When Kraemer’s lab began to study tau, the RNA interactions repeatedly showed up in their results. The constant presence of the nucleic acid involvement caused him to ask a simple question: Does tau prefer to bind with RNA or with microtubules? His lab then developed a test using monoclonal antibodies to compare tau’s affinity for each and found that, under lab conditions, tau prefers to bind with RNA.
Normally this is not a problem because tau doesn’t have opportunity to interact with RNA. But when it does, it creates neuropathological lesions leading to neurofibrillary tangles believed to be key contributors in most common types of dementia.
“It’s probably an early stage of the disease process: Tau comes off of microtubules and it gets onto RNA and that causes this disease process to begin to unfold,” Kraemer surmised. “In Alzheimer’s disease, RNA becomes partially uncoated and is further exposed to tau, and once that gets started, it becomes a self-reinforcing cycle of toxic aggregation.”

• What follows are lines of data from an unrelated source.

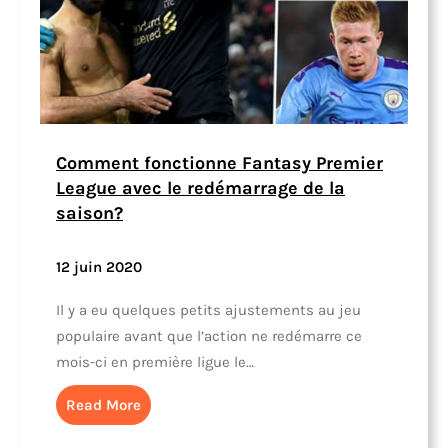
Comment fonctionne Fantasy Premier
League avec le redémarrage de la
saison?
12 juin 2020
Il y a eu quelques petits ajustements au jeu
populaire avant que l’action ne redémarre ce
mois-ci en première ligue le…
Read More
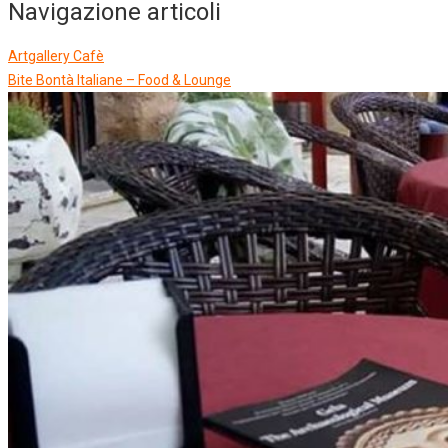
Navigazione articoli
Artgallery Cafè
Bite Bontà Italiane – Food & Lounge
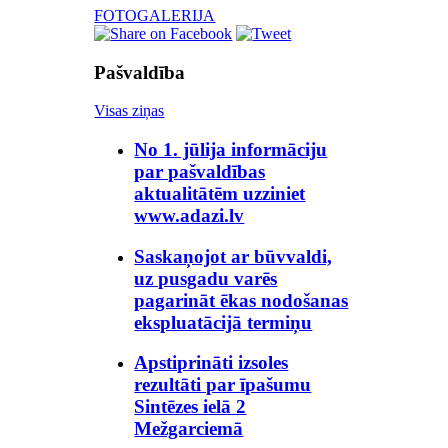
FOTOGALERIJA
Pašvaldība
Visas ziņas
No 1. jūlija informāciju
par pašvaldības
aktualitātēm uzziniet
www.adazi.lv
Saskaņojot ar būvvaldi,
uz pusgadu varēs
pagarināt ēkas nodošanas
ekspluatācijā termiņu
Apstiprināti izsoles
rezultāti par īpašumu
Sintēzes ielā 2
Mežgarciemā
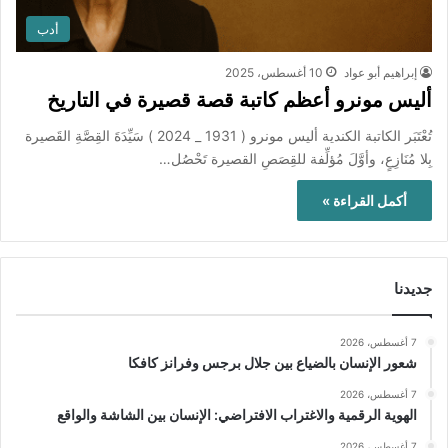
أدب
إبراهيم أبو عواد
10 أغسطس، 2025
أليس مونرو أعظم كاتبة قصة قصيرة في التاريخ
تُعْتَبَر الكاتبة الكندية أليس مونرو ( 1931 _ 2024 ) سَيِّدَةَ القِصَّةِ القَصيرة
بِلا مُنَازِعٍ، وأوَّلَ مُؤلِّفة للقِصَصِ القصيرة تَحْصُل…
أكمل القراءة »
جديدنا
7 أغسطس، 2026
شعور الإنسان بالضياع بين جلال برجس وفرانز كافكا
7 أغسطس، 2026
الهوية الرقمية والاغتراب الافتراضي: الإنسان بين الشاشة والواقع
7 أغسطس، 2026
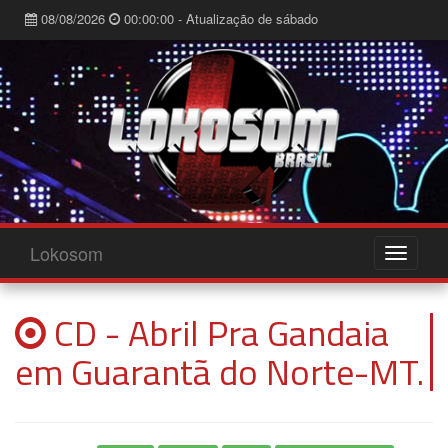
08/08/2026
00:00:00 - Atualização de sábado
Lokosom
CD - Abril Pra Gandaia
em Guarantã do Norte-MT.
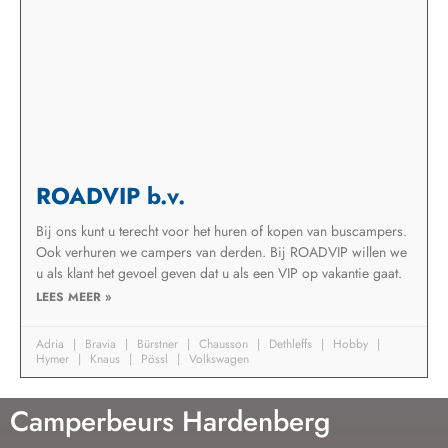
ROADVIP b.v.
Bij ons kunt u terecht voor het huren of kopen van buscampers.
Ook verhuren we campers van derden. Bij ROADVIP willen we
u als klant het gevoel geven dat u als een VIP op vakantie gaat.
LEES MEER »
Adria
Bravia
Bürstner
Chausson
Dethleffs
Hobby
Hymer
Knaus
Pössl
Volkswagen
Camperbeurs Hardenberg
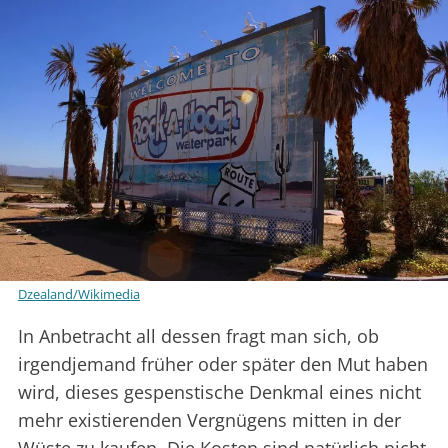
Dzealand/Wikimedia
In Anbetracht all dessen fragt man sich, ob
irgendjemand früher oder später den Mut haben
wird, dieses gespenstische Denkmal eines nicht
mehr existierenden Vergnügens mitten in der
Wüste zu kaufen. Die Kosten sind natürlich nicht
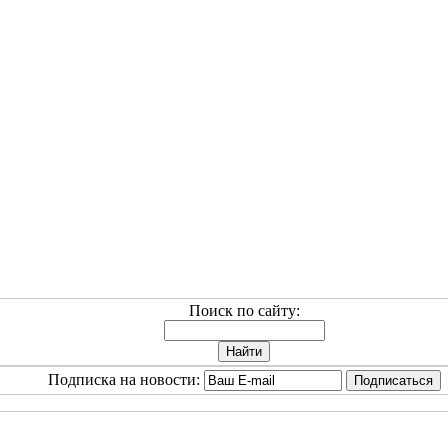
Поиск по сайту:
Подписка на новости:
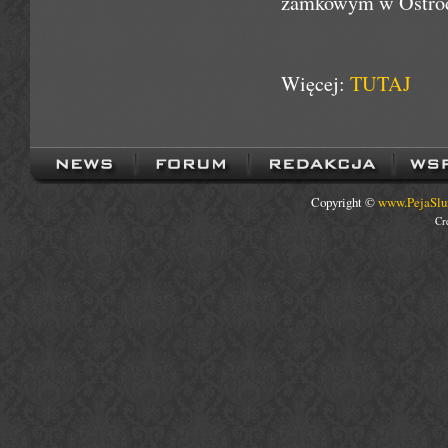
zamkowym w Ostród
Więcej:
TUTAJ
Copyright ©
www.PejaSlu
Cr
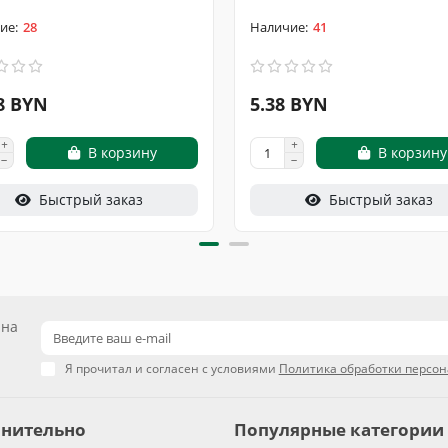
28
41
8 BYN
5.38 BYN
В корзину
В корзину
Быстрый заказ
Быстрый заказ
 на
Я прочитал и согласен с условиями
Политика обработки персо
нительно
Популярные категории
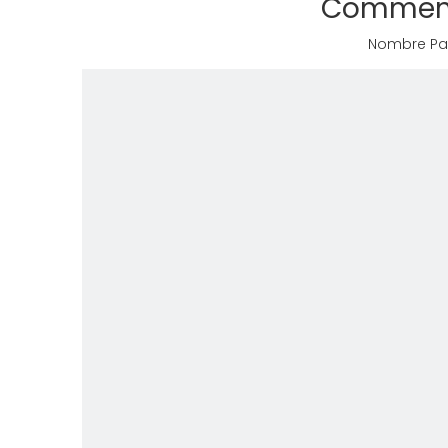
Comment 
Nombre Par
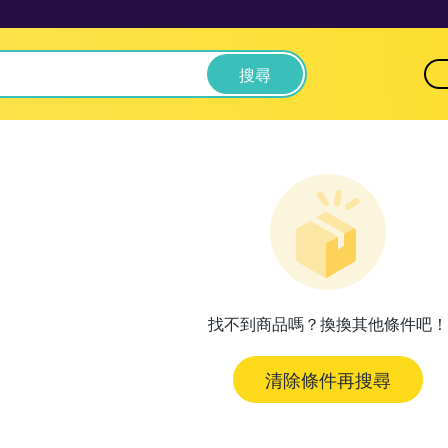
搜尋
找不到商品嗎？換換其他條件吧！
清除條件再搜尋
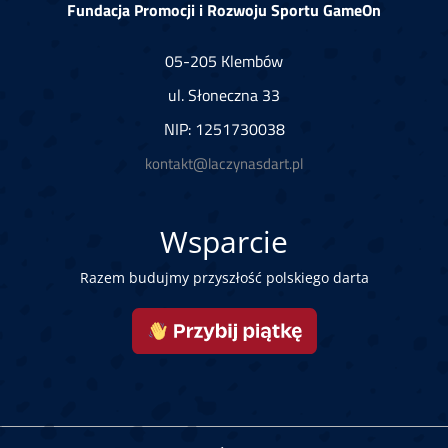
Fundacja Promocji i Rozwoju Sportu GameOn
05-205 Klembów
ul. Słoneczna 33
NIP: 1251730038
kontakt@laczynasdart.pl
Wsparcie
Razem budujmy przyszłość polskiego darta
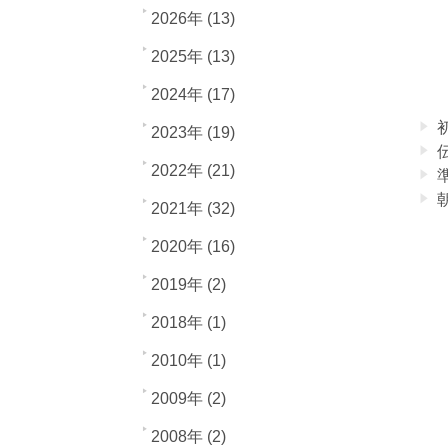
2026年 (13)
2025年 (13)
2024年 (17)
2023年 (19)
2022年 (21)
2021年 (32)
2020年 (16)
2019年 (2)
2018年 (1)
2010年 (1)
2009年 (2)
2008年 (2)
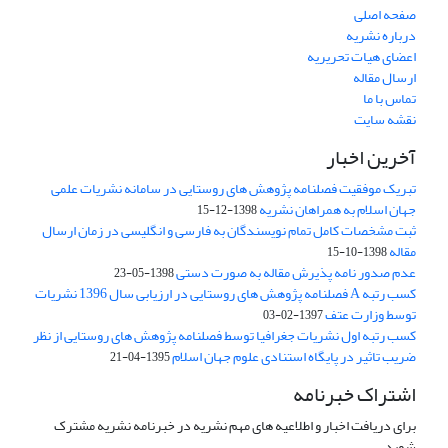
صفحه اصلی
درباره نشریه
اعضای هیات تحریریه
ارسال مقاله
تماس با ما
نقشه سایت
آخرین اخبار
تبریک موفقیت فصلنامه پژوهش های روستایی در سامانه نشریات علمی
جهان اسلام به همراهان نشریه
1398-12-15
ثبت مشخصات کامل تمام نویسندگان به فارسی و انگلیسی در زمان ارسال
مقاله
1398-10-15
عدم صدور نامه پذیرش مقاله به صورت دستی
1398-05-23
کسب رتبه A فصلنامه پژوهش های روستایی در ارزیابی سال 1396 نشریات
توسط وزارت عتف
1397-02-03
کسب رتبه اول نشریات جغرافیا توسط فصلنامه پژوهش های روستایی از نظر
ضریب تاثیر در پایگاه استنادی علوم جهان اسلام
1395-04-21
اشتراک خبرنامه
برای دریافت اخبار و اطلاعیه های مهم نشریه در خبرنامه نشریه مشترک
شوید.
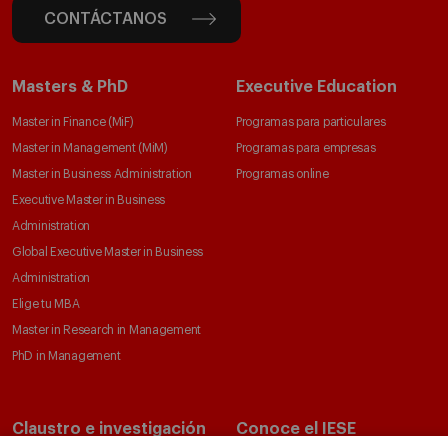
CONTÁCTANOS
Masters & PhD
Executive Education
Master in Finance (MiF)
Programas para particulares
Master in Management (MiM)
Programas para empresas
Master in Business Administration
Programas online
Executive Master in Business
Administration
Global Executive Master in Business
Administration
Elige tu MBA
Master in Research in Management
PhD in Management
Claustro e investigación
Conoce el IESE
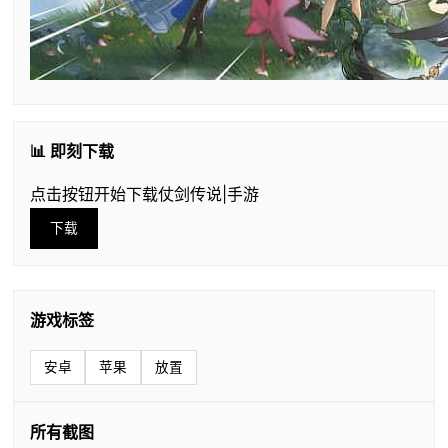
📊 即刻下载
点击按钮开始下载仗剑传说|手游
下载
游戏标签
安卓
苹果
放置
所有截图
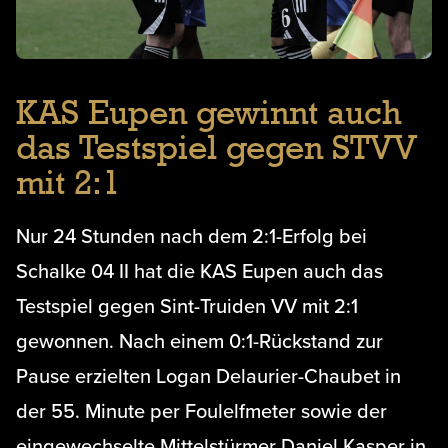
KAS Eupen gewinnt auch
das Testspiel gegen STVV
mit 2:1
Nur 24 Stunden nach dem 2:1-Erfolg bei
Schalke 04 II hat die KAS Eupen auch das
Testspiel gegen Sint-Truiden VV mit 2:1
gewonnen. Nach einem 0:1-Rückstand zur
Pause erzielten Logan Delaurier-Chaubet in
der 55. Minute per Foulelfmeter sowie der
eingewechselte Mittelstürmer Daniel Kasper in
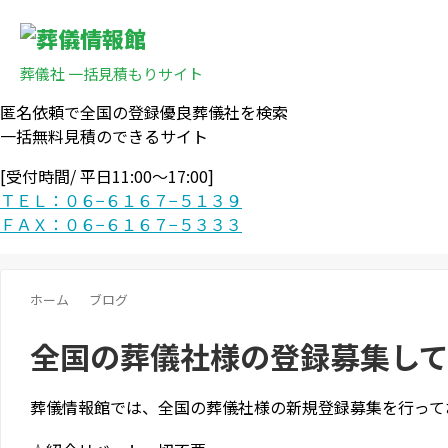
葬儀社 一括見積もりサイト
匿名依頼で全国の登録優良葬儀社を検索
一括無料見積のできるサイト
[受付時間/ 平日11:00〜17:00]
ＴＥＬ：０６−６１６７−５１３９
ＦＡＸ：０６−６１６７−５３３３
ホーム
ブログ
全国の葬儀社様の登録募集して
葬儀情報館では、全国の葬儀社様の新規登録募集を行って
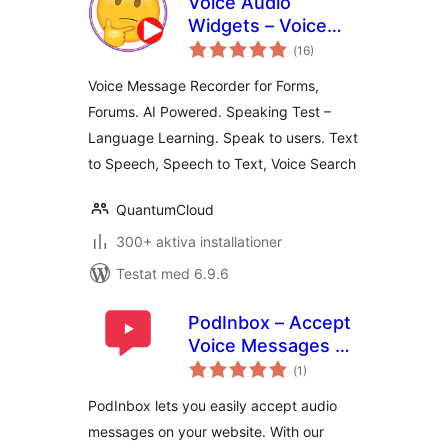
Voice Audio
Widgets – Voice
Totalt
recorder with
(
16)
antal
betyg:
Forms, AI Powered
Voice Message Recorder for Forms,
STT, TTS,
Forums. AI Powered. Speaking Test –
Transcriptions,
Language Learning. Speak to users. Text
Language Teaching
to Speech, Speech to Text, Voice Search
QuantumCloud
300+ aktiva installationer
Testat med 6.9.6
PodInbox – Accept
Voice Messages on
Totalt
Your Website
(
1)
antal
betyg:
PodInbox lets you easily accept audio
messages on your website. With our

Neurodegenerative diseases involving tau include a long list of incurable maladies. In some, abnormal tau appears to be the primary cause. These are called pure tauopathies, and include frontotemporal lobar degeneration, progressive supranuclear palsy and Pick’s disease.
Alzheimer’s is called a mixed tauopathy because another protein, beta-amyloid, plays a role. Treatments for beta-amyloid, once thought promising, have been in recent headlines reporting mixed results from trials that found a drug doesn’t curb the disease, as hoped.
Kraemer thinks that means it’s time to turn to tau for long overdue answers.
“With beta-amyloid treatments for Alzheimer’s, we’re addressing half the disease, but not the other half,” he said. “And if you’re only addressing one and not the other, that’s probably why treatment is not working very well. I don’t know that this is going to be a therapeutically tractable strategy, but it’s certainly an idea and one of those ideas is going to have to be successful for us to make progress on Alzheimer’s disease.”
Pamela J. McMillan of the UW Medicine Department of Psychiatry & Behavioral Sciences was the paper’s lead author. Kraemer is associate director for research at the Veterans Administration’s Geriatric Research Education and Clinical Center at VA Puget Sound Health Care System and a research professor in the UW Medicine departments of Medicine, Psychiatry & Behavioral Sciences, and Laboratory Medicine & Pathology.
The research reported today was supported by grants from The U.S. Department of Veterans Affairs (I01BX002619, I01BX004044), The National Institutes of Health (RF1AG055474, R01NS064131, R01AG066729, K08 AG065426, P30 AG066509 and U19 AG066567), and the Nancy and Buster Alvord endowment.